Construct by hand a Perceptron which correctly classifies
the following data; use your knowledge of plane geometry
to choose appropriate values for the weights
w0,
w1 and
w2.
Training Example
x1
x2
Class
a.
0
1
-1
b.
2
0
-1
c.
1
1
+1
Demonstrate the Perceptron Learning Algorithm
on the above data, using a learning rate of 1.0
and initial weight values of
w0 = - 0.5 w1 = 0 w2 = 1
In your answer, you should clearly indicate
the new weight values at the end of each training step.
18.21
Construct by hand a Neural Network
(or Multi-Layer Perceptron) that computes
the XOR function of two inputs.
Make sure the connections, weights and biases of
your network are clearly visible.
Explain how each of the following could be constructed:
Perceptron to compute the OR function of m inputs
Perceptron to compute the AND function of n inputs
2-Layer Neural Network
to compute any (given) logical expression, assuming it is written in
Conjunctive Normal Form.
(If time permits)
Discuss how a neural network might be applied to each of the following tasks.

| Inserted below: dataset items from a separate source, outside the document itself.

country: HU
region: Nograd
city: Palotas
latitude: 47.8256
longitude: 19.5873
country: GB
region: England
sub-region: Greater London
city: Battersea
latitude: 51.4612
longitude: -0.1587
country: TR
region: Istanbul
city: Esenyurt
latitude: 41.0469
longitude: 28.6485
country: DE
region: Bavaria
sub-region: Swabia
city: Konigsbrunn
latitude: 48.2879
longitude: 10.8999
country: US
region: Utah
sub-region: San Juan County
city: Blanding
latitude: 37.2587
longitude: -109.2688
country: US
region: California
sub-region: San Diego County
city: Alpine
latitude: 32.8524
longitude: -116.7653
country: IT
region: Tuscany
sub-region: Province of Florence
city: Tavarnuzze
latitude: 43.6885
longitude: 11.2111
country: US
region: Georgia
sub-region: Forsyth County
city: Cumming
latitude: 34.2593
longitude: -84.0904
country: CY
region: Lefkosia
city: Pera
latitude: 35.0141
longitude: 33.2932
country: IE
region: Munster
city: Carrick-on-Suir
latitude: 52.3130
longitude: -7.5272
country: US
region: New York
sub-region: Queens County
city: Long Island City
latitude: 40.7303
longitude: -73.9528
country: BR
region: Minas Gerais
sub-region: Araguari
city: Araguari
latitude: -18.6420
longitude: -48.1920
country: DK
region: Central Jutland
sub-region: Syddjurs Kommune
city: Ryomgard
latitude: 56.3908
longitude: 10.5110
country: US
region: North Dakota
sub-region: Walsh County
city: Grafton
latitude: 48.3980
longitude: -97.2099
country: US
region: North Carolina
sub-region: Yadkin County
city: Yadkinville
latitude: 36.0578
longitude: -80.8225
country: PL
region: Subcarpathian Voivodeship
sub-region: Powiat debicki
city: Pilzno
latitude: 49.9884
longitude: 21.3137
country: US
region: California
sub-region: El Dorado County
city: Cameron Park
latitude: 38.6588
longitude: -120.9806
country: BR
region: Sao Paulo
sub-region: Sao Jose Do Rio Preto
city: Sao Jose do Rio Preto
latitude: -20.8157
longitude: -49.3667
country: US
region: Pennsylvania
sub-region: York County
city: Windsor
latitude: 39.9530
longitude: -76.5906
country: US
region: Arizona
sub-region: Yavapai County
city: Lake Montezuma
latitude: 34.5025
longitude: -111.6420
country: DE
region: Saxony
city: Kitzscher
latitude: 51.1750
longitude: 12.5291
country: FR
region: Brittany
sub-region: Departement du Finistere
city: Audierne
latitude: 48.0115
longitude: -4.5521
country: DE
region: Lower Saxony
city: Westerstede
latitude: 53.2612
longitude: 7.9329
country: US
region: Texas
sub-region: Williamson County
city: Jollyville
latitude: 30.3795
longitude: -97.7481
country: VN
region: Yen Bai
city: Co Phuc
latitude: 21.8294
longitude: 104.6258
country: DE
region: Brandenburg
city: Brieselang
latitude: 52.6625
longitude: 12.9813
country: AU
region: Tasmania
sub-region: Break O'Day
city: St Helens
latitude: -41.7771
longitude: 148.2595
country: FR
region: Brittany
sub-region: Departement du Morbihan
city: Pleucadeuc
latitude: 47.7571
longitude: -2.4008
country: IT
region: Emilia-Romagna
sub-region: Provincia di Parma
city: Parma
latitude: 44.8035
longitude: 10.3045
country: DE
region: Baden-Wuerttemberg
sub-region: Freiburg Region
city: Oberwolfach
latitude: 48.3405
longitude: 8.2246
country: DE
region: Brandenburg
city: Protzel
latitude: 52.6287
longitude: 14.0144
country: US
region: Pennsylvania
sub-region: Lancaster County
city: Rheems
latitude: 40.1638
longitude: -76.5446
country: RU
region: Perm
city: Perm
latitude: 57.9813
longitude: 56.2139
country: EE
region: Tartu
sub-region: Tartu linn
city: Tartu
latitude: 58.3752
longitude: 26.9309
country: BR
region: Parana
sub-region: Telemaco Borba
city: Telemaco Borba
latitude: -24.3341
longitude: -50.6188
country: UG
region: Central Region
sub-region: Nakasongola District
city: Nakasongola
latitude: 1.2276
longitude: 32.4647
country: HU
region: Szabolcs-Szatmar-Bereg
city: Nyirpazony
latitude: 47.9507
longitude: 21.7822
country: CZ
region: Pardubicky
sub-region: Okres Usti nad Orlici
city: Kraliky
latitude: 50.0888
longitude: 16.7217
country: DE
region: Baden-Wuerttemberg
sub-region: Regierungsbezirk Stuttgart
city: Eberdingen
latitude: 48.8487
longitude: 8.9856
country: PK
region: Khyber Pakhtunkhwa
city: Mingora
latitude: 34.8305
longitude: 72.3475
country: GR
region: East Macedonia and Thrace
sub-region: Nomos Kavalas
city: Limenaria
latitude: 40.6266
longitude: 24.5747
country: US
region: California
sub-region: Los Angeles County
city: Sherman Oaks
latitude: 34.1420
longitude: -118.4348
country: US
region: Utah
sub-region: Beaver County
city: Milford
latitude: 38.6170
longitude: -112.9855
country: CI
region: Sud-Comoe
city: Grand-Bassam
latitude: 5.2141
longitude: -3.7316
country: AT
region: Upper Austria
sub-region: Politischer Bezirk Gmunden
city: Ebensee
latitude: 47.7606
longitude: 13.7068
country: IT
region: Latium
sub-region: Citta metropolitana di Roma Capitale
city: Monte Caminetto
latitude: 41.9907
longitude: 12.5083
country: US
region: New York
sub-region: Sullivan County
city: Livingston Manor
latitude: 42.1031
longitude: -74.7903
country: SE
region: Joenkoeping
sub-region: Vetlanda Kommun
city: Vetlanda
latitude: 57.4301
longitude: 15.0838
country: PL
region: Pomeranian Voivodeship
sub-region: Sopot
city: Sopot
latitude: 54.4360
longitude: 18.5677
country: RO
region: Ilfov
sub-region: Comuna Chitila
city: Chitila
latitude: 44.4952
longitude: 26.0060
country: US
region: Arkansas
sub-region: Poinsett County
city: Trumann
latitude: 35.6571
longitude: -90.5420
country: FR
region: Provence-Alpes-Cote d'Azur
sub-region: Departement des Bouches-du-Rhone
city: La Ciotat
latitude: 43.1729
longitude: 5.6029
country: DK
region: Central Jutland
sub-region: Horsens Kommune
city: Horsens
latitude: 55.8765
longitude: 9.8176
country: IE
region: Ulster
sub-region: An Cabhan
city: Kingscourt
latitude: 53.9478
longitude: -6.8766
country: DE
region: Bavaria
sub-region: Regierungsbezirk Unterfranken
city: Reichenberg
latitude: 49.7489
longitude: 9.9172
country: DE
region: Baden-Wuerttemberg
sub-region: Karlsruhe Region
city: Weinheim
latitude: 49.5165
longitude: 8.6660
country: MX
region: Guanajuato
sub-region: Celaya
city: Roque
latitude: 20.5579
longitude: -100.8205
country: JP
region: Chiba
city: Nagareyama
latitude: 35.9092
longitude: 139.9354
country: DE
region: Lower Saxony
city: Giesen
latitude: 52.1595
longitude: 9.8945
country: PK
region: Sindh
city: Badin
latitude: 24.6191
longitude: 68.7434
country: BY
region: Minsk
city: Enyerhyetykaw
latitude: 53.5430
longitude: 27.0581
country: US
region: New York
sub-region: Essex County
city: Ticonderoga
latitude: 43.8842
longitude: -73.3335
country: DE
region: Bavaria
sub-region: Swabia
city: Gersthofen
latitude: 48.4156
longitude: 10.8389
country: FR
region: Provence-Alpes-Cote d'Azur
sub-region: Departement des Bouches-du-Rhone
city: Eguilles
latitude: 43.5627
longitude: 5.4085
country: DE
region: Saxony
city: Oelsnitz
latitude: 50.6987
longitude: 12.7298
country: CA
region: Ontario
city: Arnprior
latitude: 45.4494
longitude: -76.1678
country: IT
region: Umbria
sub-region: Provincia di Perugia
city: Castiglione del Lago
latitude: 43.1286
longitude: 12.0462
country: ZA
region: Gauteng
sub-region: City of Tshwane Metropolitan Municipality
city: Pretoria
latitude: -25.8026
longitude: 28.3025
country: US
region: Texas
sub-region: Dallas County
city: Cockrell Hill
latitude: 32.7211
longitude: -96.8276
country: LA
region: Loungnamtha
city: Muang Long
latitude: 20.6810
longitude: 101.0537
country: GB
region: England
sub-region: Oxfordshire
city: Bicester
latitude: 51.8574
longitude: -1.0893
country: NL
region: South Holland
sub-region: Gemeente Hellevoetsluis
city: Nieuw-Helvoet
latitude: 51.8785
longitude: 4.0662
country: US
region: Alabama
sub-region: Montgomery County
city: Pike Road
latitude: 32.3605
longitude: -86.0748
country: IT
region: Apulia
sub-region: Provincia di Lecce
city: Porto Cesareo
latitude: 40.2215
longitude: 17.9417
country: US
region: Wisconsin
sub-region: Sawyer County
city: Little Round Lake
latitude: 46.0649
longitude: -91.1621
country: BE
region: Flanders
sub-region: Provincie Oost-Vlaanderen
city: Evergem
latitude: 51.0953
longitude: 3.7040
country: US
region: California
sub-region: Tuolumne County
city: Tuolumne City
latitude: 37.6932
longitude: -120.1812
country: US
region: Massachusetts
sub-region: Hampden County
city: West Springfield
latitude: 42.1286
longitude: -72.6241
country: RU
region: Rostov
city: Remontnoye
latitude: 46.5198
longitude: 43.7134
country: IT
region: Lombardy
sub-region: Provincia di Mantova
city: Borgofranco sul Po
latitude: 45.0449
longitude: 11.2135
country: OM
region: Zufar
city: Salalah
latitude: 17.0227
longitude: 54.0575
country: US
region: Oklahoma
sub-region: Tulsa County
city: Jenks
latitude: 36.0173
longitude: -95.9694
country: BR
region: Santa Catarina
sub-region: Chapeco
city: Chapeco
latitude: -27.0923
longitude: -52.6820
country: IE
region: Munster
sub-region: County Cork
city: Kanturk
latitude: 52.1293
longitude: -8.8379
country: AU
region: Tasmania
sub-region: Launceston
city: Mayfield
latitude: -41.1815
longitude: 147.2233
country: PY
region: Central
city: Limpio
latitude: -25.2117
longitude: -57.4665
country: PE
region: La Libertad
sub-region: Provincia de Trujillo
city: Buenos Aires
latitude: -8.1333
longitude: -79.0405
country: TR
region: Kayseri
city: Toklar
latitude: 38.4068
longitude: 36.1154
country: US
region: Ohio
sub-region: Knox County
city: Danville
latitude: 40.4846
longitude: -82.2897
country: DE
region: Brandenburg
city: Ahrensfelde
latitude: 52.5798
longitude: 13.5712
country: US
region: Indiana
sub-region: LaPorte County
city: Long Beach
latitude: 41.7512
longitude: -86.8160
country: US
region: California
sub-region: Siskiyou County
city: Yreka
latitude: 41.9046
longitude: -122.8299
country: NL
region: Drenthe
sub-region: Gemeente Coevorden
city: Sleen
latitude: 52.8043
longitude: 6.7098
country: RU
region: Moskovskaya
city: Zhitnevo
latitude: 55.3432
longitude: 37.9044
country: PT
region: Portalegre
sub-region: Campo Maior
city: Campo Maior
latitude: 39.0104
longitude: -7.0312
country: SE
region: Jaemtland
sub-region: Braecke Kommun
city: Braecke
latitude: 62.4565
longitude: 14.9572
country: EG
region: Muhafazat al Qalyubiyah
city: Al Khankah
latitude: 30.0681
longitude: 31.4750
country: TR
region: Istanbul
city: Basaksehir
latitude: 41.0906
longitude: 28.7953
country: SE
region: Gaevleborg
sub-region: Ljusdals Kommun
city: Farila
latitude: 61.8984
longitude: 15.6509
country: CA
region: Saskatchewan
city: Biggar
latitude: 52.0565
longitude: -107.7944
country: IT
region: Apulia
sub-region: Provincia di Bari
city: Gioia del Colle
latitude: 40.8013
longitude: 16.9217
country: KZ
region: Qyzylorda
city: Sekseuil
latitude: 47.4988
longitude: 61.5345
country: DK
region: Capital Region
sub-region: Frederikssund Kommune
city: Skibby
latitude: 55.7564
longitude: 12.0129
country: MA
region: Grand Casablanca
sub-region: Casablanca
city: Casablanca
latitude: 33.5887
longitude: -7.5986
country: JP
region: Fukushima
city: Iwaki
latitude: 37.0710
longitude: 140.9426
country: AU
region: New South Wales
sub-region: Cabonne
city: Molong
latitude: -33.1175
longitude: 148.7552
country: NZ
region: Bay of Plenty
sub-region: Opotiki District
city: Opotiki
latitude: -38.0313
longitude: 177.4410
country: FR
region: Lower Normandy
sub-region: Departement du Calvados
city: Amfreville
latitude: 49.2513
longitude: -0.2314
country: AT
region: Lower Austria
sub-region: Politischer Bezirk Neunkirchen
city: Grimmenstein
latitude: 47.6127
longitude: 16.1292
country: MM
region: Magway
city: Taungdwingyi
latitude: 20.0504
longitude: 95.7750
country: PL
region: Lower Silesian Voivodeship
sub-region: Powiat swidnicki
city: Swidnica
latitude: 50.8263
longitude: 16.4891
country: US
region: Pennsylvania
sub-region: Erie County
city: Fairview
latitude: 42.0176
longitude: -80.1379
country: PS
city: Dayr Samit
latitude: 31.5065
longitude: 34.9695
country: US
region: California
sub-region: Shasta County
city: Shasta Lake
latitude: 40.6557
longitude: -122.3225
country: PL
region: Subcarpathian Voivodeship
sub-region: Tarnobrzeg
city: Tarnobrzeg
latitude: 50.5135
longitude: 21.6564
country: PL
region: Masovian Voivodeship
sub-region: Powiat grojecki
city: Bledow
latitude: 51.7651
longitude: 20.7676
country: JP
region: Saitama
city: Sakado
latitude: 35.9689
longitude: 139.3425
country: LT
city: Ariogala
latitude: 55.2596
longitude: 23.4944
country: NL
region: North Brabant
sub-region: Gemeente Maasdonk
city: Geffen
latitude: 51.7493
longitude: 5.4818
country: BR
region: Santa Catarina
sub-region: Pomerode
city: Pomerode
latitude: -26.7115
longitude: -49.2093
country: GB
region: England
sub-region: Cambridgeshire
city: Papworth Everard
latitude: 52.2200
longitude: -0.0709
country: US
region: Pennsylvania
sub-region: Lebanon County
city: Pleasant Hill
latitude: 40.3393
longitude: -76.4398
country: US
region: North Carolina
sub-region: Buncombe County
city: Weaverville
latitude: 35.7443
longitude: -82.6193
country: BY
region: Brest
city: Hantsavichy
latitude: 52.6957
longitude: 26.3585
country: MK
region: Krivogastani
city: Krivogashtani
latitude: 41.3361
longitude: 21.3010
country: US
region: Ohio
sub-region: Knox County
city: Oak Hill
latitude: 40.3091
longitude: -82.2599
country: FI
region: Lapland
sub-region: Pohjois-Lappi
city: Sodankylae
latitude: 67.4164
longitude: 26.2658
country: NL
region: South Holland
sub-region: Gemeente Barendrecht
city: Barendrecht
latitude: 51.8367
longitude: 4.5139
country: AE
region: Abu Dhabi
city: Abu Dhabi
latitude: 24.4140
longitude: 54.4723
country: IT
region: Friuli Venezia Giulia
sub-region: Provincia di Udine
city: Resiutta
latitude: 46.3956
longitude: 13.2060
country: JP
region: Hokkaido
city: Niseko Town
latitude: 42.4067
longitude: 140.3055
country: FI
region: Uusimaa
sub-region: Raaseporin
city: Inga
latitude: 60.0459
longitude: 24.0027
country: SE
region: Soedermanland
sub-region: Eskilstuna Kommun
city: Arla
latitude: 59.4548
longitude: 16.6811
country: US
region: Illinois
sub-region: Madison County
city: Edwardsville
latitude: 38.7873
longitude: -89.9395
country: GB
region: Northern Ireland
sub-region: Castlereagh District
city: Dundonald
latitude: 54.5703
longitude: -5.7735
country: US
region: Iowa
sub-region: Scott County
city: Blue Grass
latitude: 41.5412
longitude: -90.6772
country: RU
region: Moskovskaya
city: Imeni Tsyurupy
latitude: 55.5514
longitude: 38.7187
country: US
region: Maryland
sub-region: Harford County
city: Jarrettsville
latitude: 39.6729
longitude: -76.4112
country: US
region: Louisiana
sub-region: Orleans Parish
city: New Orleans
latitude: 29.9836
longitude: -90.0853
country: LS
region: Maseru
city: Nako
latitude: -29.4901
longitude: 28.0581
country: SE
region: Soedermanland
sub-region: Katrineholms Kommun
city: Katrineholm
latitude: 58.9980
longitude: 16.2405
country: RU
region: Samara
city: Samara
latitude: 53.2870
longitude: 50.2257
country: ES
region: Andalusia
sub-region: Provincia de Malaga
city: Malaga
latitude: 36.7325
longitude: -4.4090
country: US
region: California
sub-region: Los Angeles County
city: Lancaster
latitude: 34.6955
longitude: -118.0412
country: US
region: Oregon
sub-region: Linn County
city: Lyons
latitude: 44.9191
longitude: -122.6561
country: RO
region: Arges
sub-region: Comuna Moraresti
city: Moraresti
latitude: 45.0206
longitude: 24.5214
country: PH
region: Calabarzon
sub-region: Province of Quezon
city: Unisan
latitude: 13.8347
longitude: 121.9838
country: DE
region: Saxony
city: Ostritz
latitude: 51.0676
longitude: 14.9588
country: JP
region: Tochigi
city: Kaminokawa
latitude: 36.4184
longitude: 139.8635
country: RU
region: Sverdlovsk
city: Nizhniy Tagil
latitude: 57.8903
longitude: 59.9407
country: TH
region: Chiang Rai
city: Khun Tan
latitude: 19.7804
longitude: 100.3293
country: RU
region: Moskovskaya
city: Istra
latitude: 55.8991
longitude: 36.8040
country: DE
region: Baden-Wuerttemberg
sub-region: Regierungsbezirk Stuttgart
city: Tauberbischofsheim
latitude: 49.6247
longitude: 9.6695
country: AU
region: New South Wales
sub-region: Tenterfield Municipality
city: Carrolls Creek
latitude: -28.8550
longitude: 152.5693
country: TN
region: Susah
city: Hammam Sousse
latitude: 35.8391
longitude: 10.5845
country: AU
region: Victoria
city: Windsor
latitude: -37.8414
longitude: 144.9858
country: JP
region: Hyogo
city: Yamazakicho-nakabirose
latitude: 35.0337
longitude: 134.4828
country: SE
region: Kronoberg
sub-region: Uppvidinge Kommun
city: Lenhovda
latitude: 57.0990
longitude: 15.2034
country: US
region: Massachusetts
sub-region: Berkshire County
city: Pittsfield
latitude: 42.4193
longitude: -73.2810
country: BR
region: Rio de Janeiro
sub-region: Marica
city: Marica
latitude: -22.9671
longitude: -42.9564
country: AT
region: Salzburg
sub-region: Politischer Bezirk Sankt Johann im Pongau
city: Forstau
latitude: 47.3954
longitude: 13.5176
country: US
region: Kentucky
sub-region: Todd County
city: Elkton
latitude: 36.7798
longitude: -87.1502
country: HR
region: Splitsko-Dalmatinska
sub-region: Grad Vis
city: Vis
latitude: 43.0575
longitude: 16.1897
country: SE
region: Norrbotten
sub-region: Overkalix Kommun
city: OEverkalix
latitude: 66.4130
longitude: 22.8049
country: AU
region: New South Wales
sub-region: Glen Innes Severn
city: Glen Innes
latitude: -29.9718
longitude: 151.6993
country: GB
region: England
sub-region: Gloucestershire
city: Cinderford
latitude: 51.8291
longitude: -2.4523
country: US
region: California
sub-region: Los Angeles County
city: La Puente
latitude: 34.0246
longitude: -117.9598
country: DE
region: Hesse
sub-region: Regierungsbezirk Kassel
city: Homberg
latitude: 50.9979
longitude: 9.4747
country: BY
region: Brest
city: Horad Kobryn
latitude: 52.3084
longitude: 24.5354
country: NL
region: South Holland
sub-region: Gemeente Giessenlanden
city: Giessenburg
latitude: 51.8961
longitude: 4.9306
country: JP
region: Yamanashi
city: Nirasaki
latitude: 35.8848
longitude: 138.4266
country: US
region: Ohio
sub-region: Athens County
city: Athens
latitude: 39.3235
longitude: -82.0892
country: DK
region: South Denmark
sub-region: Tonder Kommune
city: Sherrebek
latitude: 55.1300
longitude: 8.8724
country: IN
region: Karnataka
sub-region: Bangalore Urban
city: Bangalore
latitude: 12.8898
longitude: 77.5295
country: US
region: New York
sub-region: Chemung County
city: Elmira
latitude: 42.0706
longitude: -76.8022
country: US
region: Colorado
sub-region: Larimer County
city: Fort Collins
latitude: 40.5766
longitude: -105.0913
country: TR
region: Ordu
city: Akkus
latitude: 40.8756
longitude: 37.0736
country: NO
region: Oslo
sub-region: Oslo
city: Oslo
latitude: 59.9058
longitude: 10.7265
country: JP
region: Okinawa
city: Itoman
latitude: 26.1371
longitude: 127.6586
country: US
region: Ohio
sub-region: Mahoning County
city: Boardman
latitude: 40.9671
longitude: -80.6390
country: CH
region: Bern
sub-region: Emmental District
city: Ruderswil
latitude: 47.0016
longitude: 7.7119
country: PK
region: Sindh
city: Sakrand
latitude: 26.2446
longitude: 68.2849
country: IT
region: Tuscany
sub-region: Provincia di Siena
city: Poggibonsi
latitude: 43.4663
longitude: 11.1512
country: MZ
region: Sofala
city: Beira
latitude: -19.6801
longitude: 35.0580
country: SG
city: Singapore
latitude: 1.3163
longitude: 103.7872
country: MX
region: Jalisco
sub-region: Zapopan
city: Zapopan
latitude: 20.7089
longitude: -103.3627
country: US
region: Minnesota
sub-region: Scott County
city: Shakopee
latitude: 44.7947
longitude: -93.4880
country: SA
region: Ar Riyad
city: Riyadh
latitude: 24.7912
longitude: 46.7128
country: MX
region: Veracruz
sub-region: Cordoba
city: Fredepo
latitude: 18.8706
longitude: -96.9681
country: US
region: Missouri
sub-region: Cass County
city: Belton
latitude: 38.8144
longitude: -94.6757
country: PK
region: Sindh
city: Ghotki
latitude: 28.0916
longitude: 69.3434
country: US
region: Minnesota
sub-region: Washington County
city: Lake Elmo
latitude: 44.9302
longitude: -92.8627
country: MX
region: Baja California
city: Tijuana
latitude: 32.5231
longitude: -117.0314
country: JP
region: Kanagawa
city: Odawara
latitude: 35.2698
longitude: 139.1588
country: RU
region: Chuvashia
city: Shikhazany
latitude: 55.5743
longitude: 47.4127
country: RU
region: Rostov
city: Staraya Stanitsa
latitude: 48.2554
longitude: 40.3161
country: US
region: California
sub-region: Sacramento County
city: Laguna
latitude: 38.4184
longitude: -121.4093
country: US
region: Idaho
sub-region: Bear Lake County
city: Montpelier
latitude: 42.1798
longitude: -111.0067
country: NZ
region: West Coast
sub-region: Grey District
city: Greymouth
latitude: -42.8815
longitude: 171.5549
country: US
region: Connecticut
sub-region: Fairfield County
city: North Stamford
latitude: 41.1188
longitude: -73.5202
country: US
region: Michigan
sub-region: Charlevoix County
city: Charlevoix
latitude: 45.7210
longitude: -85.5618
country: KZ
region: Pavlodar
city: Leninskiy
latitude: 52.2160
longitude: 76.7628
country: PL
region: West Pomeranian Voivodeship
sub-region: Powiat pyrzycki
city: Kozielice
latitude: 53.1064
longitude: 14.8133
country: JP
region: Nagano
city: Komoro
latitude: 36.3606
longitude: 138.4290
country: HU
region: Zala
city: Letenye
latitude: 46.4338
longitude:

For each task, describe how the inputs and outputs could be encoded,
what network architecture and transfer function would be appropriate,
what kind of pre- or post-processing might be helpful,
and how the output of the network would be used within an overall system.
playing tic-tac-toe
recognizing postcodes written on letter envelopes
predicting a person's risk of developing lung cancer, diabetes or
heart disease
making money on the stock market, or foreign currency exchange.